# Masterbuilt vertical smoker burner issues



## dfresh4130 (Mar 17, 2014)

I've had my Masterbuild vertical 2 door smoker for about 2 years now.  Got the model only sold at Home Depot.  It's been working great, but recently made took it from Kansas City to San Diego on a cross country move and have been having issues with the burner.  For the first 3-4 hours the unit works normal.  Then after a while the temp in the smokehouse starts dropping to about 140.  When I went out to take a look it was getting dark and noticed the orange glow being seen under the unit on the ground.  When I opened the bottom door I saw almost no blue flame at all.  Turned off the gas and when I reignited it the flame became very large and actually came out below the burner and got very close to where the hose turns to the metal valve allowing the gas to mix with the air before reaching the burner for combustion.  It's pretty rusty on the bottom so I'm guessing something is changing due to the heat over time.  Maybe I need a new burner, but with the way it's built just from a glance it doesn't look very easily replaceable.  The masterbuilt website doesn't list any replacement parts either.  Has anyone experienced anything like this before with a vertical gas smoker?


----------



## smok-n-all-meat (Mar 19, 2014)

**Entries supplied**
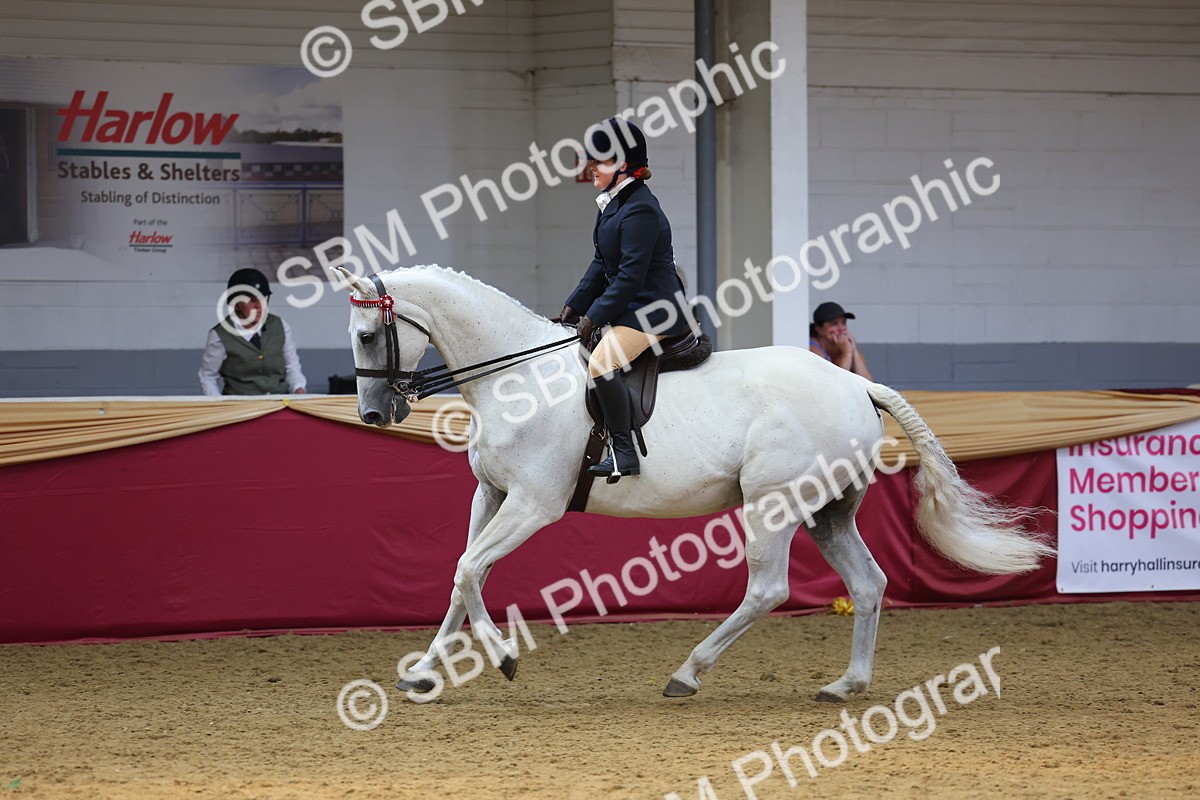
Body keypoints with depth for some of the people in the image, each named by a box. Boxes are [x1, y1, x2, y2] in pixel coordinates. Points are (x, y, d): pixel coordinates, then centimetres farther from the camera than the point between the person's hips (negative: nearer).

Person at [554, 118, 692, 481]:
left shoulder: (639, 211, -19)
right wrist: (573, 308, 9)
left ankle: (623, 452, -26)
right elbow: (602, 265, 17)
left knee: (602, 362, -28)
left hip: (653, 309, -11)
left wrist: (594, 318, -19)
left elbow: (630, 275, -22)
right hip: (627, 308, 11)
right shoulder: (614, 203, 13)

...

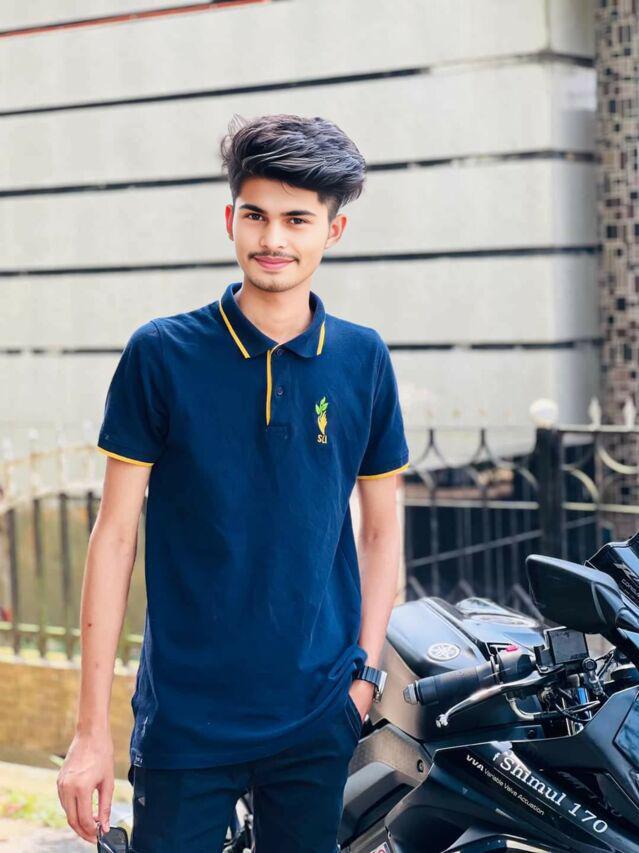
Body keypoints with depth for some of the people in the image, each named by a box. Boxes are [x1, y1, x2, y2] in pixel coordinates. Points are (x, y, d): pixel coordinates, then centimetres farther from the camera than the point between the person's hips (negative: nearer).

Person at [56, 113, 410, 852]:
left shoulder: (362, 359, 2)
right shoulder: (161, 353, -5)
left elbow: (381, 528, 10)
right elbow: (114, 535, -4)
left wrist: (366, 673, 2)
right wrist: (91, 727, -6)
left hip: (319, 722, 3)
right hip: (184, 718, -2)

**Actions to take**
1. In the smoker burner thread, what does the smokehouse temperature drop to after the first 3-4 hours?
2. Write the next part of the smoker burner thread, picking up after its last line.

**Responses for each task**
1. About 140.

2.
I had a similar situation on my masterbuilt xl about 2 years ago. It turned out that where the gas line is crimped to the flare fitting that attaches to the gas valve had a leak. It actually ended up catching fire and ruined the valve and ignition not to mention all the meat I had going...talk about a bummer. I was lucky however that I was able to shut down the tank before anything worse happened. We all read about checking for gas leaks but if your like me your always in a hurry to get that great smoke going. Lesson learned, I check pretty often now. I am not sure that this is your problem, but the flame you describe and everything sounds very similar to what I had. If nothing else checking for a leak can give you peace of mind.


----------



## pogo (Jun 22, 2015)

I had the same thing happen, but only after the second use.  Turned off the propane valve, just before the hose melted off.  The ignitor and smoker gas valve handle both melted and fell off.  I consider this a design flaw.


----------



## rickb2202 (Jun 25, 2015)

so... anyone know where to get a new control valve that fits ?


----------



## msuiceman (Jun 27, 2015)

I put on one with an adjustable needle valve from amazon. And it has a longer hose. 


will let you adjust from the smallest flame that you have to worry about the wind to an inferno.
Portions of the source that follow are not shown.